◆ Description of the task: Line by line, copy out the data below exactly.

◆ Dataset entries:
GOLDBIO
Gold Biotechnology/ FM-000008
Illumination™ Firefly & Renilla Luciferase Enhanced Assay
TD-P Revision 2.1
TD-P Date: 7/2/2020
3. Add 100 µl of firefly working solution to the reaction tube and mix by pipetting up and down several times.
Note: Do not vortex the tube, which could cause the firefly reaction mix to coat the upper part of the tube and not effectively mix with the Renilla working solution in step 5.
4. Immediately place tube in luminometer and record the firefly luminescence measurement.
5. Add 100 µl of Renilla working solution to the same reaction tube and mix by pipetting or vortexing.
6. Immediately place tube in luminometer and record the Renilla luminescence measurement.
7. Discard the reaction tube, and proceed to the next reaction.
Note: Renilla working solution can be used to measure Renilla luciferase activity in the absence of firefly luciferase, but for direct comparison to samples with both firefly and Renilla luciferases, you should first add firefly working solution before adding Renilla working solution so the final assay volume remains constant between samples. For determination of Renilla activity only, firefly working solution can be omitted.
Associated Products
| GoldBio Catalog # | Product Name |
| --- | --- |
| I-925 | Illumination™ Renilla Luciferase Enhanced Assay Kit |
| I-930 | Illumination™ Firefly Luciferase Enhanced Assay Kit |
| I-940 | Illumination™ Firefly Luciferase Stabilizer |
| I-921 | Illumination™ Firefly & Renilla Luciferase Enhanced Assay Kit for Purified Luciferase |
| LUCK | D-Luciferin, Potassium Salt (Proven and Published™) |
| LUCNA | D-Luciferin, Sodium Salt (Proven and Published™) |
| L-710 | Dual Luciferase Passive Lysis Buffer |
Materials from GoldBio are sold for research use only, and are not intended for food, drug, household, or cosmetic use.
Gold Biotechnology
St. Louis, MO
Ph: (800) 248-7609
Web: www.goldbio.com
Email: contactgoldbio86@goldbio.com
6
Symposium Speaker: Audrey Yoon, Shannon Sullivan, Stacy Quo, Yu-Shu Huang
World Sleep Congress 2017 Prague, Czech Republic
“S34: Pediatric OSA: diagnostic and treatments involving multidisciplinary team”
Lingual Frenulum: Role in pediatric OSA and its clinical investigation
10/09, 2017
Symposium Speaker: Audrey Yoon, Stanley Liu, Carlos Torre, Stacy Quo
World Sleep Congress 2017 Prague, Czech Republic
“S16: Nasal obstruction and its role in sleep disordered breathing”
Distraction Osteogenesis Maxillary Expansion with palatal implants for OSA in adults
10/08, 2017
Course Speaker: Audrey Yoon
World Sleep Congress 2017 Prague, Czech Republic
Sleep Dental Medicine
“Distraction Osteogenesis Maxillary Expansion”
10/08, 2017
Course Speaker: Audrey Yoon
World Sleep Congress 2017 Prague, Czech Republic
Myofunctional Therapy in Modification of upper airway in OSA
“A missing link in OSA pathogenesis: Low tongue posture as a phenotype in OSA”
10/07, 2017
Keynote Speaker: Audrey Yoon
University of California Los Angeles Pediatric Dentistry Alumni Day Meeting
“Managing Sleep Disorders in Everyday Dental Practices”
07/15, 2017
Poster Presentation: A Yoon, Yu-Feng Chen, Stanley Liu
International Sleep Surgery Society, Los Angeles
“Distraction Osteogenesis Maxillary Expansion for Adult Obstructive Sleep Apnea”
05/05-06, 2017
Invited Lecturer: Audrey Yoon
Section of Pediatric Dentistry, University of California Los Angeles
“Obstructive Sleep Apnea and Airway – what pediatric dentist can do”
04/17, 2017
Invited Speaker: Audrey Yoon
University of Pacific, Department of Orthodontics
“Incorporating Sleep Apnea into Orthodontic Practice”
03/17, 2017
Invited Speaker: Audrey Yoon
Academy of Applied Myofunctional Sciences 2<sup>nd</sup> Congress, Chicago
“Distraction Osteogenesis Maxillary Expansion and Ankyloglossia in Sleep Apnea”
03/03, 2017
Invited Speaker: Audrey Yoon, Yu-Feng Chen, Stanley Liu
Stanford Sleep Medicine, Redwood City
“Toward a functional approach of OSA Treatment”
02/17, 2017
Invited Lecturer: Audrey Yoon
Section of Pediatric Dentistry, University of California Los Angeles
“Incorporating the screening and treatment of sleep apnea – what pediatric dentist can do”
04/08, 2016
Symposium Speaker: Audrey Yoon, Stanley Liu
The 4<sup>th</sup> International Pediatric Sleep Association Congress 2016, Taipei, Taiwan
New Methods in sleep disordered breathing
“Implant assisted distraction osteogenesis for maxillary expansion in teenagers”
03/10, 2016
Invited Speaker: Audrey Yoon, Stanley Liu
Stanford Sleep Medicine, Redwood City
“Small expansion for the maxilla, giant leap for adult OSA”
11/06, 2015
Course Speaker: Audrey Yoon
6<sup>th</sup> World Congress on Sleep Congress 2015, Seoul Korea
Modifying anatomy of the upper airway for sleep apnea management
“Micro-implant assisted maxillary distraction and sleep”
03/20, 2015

◆ Solution to this problem:
GOLDBIO
Gold Biotechnology/ FM-000008
Illumination™ Firefly & Renilla Luciferase Enhanced Assay
TD-P Revision 2.1
TD-P Date: 7/2/2020
3. Add 100 µl of firefly working solution to the reaction tube and mix by pipetting up and down several times.
Note: Do not vortex the tube, which could cause the firefly reaction mix to coat the upper part of the tube and not effectively mix with the Renilla working solution in step 5.
4. Immediately place tube in luminometer and record the firefly luminescence measurement.
5. Add 100 µl of Renilla working solution to the same reaction tube and mix by pipetting or vortexing.
6. Immediately place tube in luminometer and record the Renilla luminescence measurement.
7. Discard the reaction tube, and proceed to the next reaction.
Note: Renilla working solution can be used to measure Renilla luciferase activity in the absence of firefly luciferase, but for direct comparison to samples with both firefly and Renilla luciferases, you should first add firefly working solution before adding Renilla working solution so the final assay volume remains constant between samples. For determination of Renilla activity only, firefly working solution can be omitted.
Associated Products
| GoldBio Catalog # | Product Name |
| --- | --- |
| I-925 | Illumination™ Renilla Luciferase Enhanced Assay Kit |
| I-930 | Illumination™ Firefly Luciferase Enhanced Assay Kit |
| I-940 | Illumination™ Firefly Luciferase Stabilizer |
| I-921 | Illumination™ Firefly & Renilla Luciferase Enhanced Assay Kit for Purified Luciferase |
| LUCK | D-Luciferin, Potassium Salt (Proven and Published™) |
| LUCNA | D-Luciferin, Sodium Salt (Proven and Published™) |
| L-710 | Dual Luciferase Passive Lysis Buffer |
Materials from GoldBio are sold for research use only, and are not intended for food, drug, household, or cosmetic use.
Gold Biotechnology
St. Louis, MO
Ph: (800) 248-7609
Web: www.goldbio.com
Email: contactgoldbio86@goldbio.com
6
Symposium Speaker: Audrey Yoon, Shannon Sullivan, Stacy Quo, Yu-Shu Huang
World Sleep Congress 2017 Prague, Czech Republic
“S34: Pediatric OSA: diagnostic and treatments involving multidisciplinary team”
Lingual Frenulum: Role in pediatric OSA and its clinical investigation
10/09, 2017
Symposium Speaker: Audrey Yoon, Stanley Liu, Carlos Torre, Stacy Quo
World Sleep Congress 2017 Prague, Czech Republic
“S16: Nasal obstruction and its role in sleep disordered breathing”
Distraction Osteogenesis Maxillary Expansion with palatal implants for OSA in adults
10/08, 2017
Course Speaker: Audrey Yoon
World Sleep Congress 2017 Prague, Czech Republic
Sleep Dental Medicine
“Distraction Osteogenesis Maxillary Expansion”
10/08, 2017
Course Speaker: Audrey Yoon
World Sleep Congress 2017 Prague, Czech Republic
Myofunctional Therapy in Modification of upper airway in OSA
“A missing link in OSA pathogenesis: Low tongue posture as a phenotype in OSA”
10/07, 2017
Keynote Speaker: Audrey Yoon
University of California Los Angeles Pediatric Dentistry Alumni Day Meeting
“Managing Sleep Disorders in Everyday Dental Practices”
07/15, 2017
Poster Presentation: A Yoon, Yu-Feng Chen, Stanley Liu
International Sleep Surgery Society, Los Angeles
“Distraction Osteogenesis Maxillary Expansion for Adult Obstructive Sleep Apnea”
05/05-06, 2017
Invited Lecturer: Audrey Yoon
Section of Pediatric Dentistry, University of California Los Angeles
“Obstructive Sleep Apnea and Airway – what pediatric dentist can do”
04/17, 2017
Invited Speaker: Audrey Yoon
University of Pacific, Department of Orthodontics
“Incorporating Sleep Apnea into Orthodontic Practice”
03/17, 2017
Invited Speaker: Audrey Yoon
Academy of Applied Myofunctional Sciences 2<sup>nd</sup> Congress, Chicago
“Distraction Osteogenesis Maxillary Expansion and Ankyloglossia in Sleep Apnea”
03/03, 2017
Invited Speaker: Audrey Yoon, Yu-Feng Chen, Stanley Liu
Stanford Sleep Medicine, Redwood City
“Toward a functional approach of OSA Treatment”
02/17, 2017
Invited Lecturer: Audrey Yoon
Section of Pediatric Dentistry, University of California Los Angeles
“Incorporating the screening and treatment of sleep apnea – what pediatric dentist can do”
04/08, 2016
Symposium Speaker: Audrey Yoon, Stanley Liu
The 4<sup>th</sup> International Pediatric Sleep Association Congress 2016, Taipei, Taiwan
New Methods in sleep disordered breathing
“Implant assisted distraction osteogenesis for maxillary expansion in teenagers”
03/10, 2016
Invited Speaker: Audrey Yoon, Stanley Liu
Stanford Sleep Medicine, Redwood City
“Small expansion for the maxilla, giant leap for adult OSA”
11/06, 2015
Course Speaker: Audrey Yoon
6<sup>th</sup> World Congress on Sleep Congress 2015, Seoul Korea
Modifying anatomy of the upper airway for sleep apnea management
“Micro-implant assisted maxillary distraction and sleep”
03/20, 2015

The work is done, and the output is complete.